As one of the formulas on the Wikipedia page I provided a link to just above implies, the sum of the terms in a geometric series of the form below can be calculated by
t^(N-1) + t^(N-2) + ... + t^0 = (1 - t^N)/(1-t).
First, let's first generalize the problem you have shared slightly to make use of the formula above. Suppose one invests P amount of money at the end of every year for N years and every year's investment earns an interest rate of r annually. Then, the total Q to be accumulated at the end of the year N would be
Q = P(1+r)^(N-1) + P(1+r)^(N-2) + ... + P(1+r)^(0)
= P[(1+r)^(N-1) + (1+r)^(N-2) + ... + 1]
Q/P = [(1+r)^(N-1) + (1+r)^(N-2) + ... + 1]

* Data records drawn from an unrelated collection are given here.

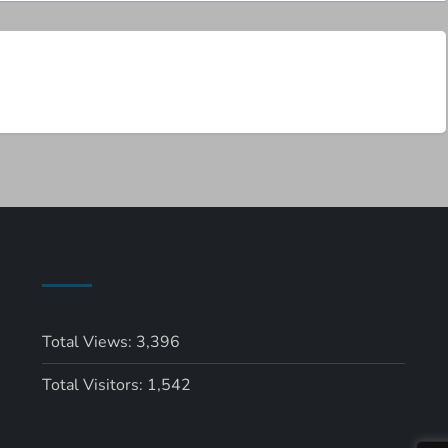
Total Views:
3,396
Total Visitors:
1,542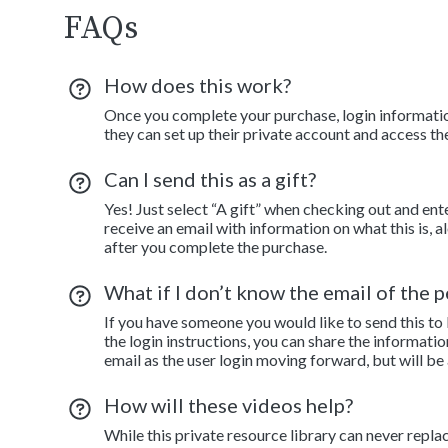
FAQs
How does this work?
Once you complete your purchase, login information
they can set up their private account and access th
Can I send this as a gift?
Yes! Just select “A gift” when checking out and ent
receive an email with information on what this is, 
after you complete the purchase.
What if I don’t know the email of the pe
If you have someone you would like to send this to
the login instructions, you can share the informatio
email as the user login moving forward, but will be
How will these videos help?
While this private resource library can never repla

= [1 - (1+r)^N]/(1 - (1+r)) (using the geometric series summation formula above assuming t = 1+r)
= [(1+r)^N - 1]/r. (after rearranging the terms and a little simplification)
We can easily adapt this formula to the problem you have posted by assuming Q = $366,000, P = $11,000, N = 23 and r, of course, is the annual rate of return. Then
366,000 / 11,000 = [(1+r)^23 - 1]/r
which is the same as the equation you came up with.

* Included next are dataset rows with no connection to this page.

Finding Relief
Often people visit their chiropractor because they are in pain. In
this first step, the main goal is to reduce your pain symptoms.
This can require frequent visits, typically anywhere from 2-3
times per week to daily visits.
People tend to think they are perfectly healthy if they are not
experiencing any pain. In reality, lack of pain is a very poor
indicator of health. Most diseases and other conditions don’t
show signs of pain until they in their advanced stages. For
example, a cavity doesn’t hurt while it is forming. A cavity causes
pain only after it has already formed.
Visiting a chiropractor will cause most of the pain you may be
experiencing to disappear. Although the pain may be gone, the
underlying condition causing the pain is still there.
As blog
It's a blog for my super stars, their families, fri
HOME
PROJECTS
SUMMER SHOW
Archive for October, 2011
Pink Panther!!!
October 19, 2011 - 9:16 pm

This equation can not be simplified meaningfully any further in order to find r directly. It is a root-finding problem for a polynomial of the 23rd degree. You need to use a numerical method such as the Newton-Rhapson method to solve it (which is how it is usually done) or you can go by trial-end-error manually in a systematic fashion. Another tool that can be used is the Solver add-in in Excel.

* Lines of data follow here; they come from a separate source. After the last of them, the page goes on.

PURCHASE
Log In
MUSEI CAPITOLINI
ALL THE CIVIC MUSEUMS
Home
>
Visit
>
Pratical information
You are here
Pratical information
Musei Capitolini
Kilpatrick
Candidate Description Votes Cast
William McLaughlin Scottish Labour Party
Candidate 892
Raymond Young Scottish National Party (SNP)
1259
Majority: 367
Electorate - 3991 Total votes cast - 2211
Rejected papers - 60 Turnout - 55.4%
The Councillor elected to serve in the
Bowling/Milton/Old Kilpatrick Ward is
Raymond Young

Of course, another way to go about finding r is to use a financial calculator which would have a built-in function for such problems and all you would need to do is to provide the Q, P, and N to the calculator. Yet another way is to use the RATE() function in Excel in a similar fashion to the financial calculator. Note that both the financial calculators and the RATE() function in Excel actually define the problem as a polynomial root-finding problem and use a numerical method such as the Newton-Rhapson behind-the-scenes.
Having said all that, the answer to your question is r = 3.21%.
Editing notice
Formulas and equations are revised to account for the fact that money is invested at the end of every year. Thx for the warning @base64.
You can try guesses for r until you get close enough to zero, i.e.
(11000 ((1 + r)^23 - 1))/r - 366000 = 0
Results plotted for r = 0.02, 0.025, 0.03, 0.035, 0.04
with d = 11000
n = 23
s = 366000
Zero error at r = 0.032
Or you can find a solver, e.g. https://www.wolframalpha.com
If you want a simple calculation, you have 253000 of principal, which gives the interest as 366000-253000 = 113000, which is 44.66% of the principal. That's an arithmetic average of 1.94% per year. We can make further adjustments to that. For instance, each dollar of principal is earning interest, on average, for only half the time period, so that gives 3.88%. Taking compounding into account gives a lower amount, but 3.88% is a good start for Newton's method. Obviously it's not good enough for an exam question, but for a lot of real-world needs, it's a good estimate.
In addition to all the suggestions in other answers, Wolfram Alpha should give you the answer.